Excerpt to read –
<<<<

Metal Tube Bending - Bending Made Easy
Getting Your Head Around Tube Bending
From the November, 2008 issue of Rod & Custom
By Kev Elliott
You may not think you'd have much use for a tube bender when building a car if you're not contemplating fitting a rollcage, but they have plenty of other uses. They come into play while fabricating chassis crossmembers or under cowl braces, whether for adding strength to the cowl or for mounting brake boosters, A/C units, or even pedals. But think smaller, too. How about nerf bars, bumpers, tube grilles, even? Or perhaps for framing out a body, whether 'glass or steel. See, you can bend square tubing as well as round tube, which opens up numerous possibilities. In fact, as is so often the case, once you have a tool, in this case a tube bender, you'll wonder just how you managed without it!
Let's look first at bending square tubing. This is easily achievable with a very basic bender, such as a floor-mounted item readily available from discount tool warehouses. The trick to bending square tube is to be able to "push" the side of the tube on the inside of the bend inward as the bend is formed. Think of the bends on school chair legs, and the like.

>>>>

Supplied entries –
<<<<

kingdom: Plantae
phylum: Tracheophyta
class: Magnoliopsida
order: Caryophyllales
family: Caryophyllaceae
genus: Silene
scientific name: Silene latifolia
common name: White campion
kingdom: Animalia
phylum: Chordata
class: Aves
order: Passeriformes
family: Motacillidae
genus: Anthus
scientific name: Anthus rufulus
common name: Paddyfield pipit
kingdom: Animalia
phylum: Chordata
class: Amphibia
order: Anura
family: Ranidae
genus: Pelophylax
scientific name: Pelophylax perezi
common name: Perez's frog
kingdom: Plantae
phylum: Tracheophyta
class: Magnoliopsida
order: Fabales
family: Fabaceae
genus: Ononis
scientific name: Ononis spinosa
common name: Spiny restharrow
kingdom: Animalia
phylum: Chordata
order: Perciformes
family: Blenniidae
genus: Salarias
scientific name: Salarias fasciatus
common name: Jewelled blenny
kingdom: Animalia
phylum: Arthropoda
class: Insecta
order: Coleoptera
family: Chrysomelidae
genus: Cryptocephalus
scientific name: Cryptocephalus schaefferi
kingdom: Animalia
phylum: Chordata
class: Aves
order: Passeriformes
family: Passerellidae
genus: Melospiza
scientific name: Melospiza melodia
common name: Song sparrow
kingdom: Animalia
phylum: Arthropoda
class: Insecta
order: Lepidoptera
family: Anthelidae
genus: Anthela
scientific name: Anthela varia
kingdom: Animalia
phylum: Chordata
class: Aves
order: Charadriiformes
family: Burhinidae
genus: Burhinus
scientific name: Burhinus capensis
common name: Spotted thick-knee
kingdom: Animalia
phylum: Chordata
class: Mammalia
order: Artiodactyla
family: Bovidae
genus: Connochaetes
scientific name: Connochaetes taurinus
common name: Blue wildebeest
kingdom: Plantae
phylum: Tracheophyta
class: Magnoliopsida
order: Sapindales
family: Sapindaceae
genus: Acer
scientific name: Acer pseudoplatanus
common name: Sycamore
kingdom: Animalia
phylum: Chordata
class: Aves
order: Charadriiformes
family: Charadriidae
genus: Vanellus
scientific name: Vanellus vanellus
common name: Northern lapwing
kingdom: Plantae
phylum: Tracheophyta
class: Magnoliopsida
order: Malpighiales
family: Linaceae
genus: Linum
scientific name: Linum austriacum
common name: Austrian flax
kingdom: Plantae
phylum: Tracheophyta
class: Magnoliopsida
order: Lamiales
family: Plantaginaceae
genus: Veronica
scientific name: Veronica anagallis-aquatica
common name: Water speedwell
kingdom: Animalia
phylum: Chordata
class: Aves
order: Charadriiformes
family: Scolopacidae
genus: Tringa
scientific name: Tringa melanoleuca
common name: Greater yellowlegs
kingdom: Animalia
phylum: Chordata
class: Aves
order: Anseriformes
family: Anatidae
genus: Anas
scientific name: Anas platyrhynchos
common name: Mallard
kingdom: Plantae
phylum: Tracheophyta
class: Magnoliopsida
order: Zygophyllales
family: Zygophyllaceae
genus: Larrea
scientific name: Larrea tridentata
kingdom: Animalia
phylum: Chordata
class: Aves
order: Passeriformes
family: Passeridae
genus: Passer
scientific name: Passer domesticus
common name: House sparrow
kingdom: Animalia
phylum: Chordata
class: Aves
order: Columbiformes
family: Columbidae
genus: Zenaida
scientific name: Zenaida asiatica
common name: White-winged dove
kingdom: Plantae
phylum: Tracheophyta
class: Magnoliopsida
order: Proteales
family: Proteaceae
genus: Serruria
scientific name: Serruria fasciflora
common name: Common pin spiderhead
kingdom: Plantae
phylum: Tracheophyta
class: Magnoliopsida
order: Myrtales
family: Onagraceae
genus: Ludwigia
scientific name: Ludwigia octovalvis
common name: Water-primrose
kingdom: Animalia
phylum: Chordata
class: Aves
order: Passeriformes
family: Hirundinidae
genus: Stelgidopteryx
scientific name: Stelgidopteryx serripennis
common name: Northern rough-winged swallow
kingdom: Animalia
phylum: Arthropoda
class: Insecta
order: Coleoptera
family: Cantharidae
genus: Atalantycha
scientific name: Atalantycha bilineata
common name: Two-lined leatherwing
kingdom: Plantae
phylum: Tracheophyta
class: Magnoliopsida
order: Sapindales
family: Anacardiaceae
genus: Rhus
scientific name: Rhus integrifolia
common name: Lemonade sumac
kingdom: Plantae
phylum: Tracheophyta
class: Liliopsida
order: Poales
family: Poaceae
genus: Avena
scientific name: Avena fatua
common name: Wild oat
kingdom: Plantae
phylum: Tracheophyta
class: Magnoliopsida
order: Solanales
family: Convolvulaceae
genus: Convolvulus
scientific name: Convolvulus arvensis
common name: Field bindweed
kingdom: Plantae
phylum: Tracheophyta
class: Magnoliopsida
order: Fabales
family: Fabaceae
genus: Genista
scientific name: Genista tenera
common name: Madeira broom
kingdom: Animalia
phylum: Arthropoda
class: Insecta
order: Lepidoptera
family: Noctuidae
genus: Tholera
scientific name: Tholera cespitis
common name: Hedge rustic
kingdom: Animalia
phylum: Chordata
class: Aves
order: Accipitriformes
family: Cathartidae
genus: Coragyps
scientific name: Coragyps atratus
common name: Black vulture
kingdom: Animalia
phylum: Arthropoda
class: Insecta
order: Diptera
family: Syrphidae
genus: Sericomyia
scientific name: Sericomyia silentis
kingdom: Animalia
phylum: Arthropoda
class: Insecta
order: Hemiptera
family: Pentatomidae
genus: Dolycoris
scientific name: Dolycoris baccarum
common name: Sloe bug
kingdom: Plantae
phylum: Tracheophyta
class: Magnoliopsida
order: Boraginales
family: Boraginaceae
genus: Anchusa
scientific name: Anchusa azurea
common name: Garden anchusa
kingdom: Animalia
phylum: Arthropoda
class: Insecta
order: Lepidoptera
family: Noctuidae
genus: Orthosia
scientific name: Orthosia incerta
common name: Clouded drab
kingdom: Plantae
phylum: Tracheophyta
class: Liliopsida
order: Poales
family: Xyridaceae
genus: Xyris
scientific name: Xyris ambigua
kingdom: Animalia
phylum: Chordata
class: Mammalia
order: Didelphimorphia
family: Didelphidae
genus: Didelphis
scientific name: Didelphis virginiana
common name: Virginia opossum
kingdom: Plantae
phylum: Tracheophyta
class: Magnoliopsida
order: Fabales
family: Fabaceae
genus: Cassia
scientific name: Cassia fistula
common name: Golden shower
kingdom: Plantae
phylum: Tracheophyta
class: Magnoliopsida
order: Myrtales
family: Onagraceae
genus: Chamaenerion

>>>>

Objectives –
[A] According to the tube-bending article, what can under cowl braces be used to mount?
[B] Recast the listing from the line with "scientific name: Linum austriacum" up to and including the line with "genus: Serruria" as a two-column CSV with the headers field and value. Give one row per line, with each entry in its own quoted field and any line breaks replaced by spaces.
The tube-bending article and the listing are unrelated to each other.

The results –
[A] Brake boosters, A/C units, and pedals.

[B]
field,value
"scientific name:","Linum austriacum"
"common name:","Austrian flax"
"kingdom:","Plantae"
"phylum:","Tracheophyta"
"class:","Magnoliopsida"
"order:","Lamiales"
"family:","Plantaginaceae"
"genus:","Veronica"
"scientific name:","Veronica anagallis-aquatica"
"common name:","Water speedwell"
"kingdom:","Animalia"
"phylum:","Chordata"
"class:","Aves"
"order:","Charadriiformes"
"family:","Scolopacidae"
"genus:","Tringa"
"scientific name:","Tringa melanoleuca"
"common name:","Greater yellowlegs"
"kingdom:","Animalia"
"phylum:","Chordata"
"class:","Aves"
"order:","Anseriformes"
"family:","Anatidae"
"genus:","Anas"
"scientific name:","Anas platyrhynchos"
"common name:","Mallard"
"kingdom:","Plantae"
"phylum:","Tracheophyta"
"class:","Magnoliopsida"
"order:","Zygophyllales"
"family:","Zygophyllaceae"
"genus:","Larrea"
"scientific name:","Larrea tridentata"
"kingdom:","Animalia"
"phylum:","Chordata"
"class:","Aves"
"order:","Passeriformes"
"family:","Passeridae"
"genus:","Passer"
"scientific name:","Passer domesticus"
"common name:","House sparrow"
"kingdom:","Animalia"
"phylum:","Chordata"
"class:","Aves"
"order:","Columbiformes"
"family:","Columbidae"
"genus:","Zenaida"
"scientific name:","Zenaida asiatica"
"common name:","White-winged dove"
"kingdom:","Plantae"
"phylum:","Tracheophyta"
"class:","Magnoliopsida"
"order:","Proteales"
"family:","Proteaceae"
"genus:","Serruria"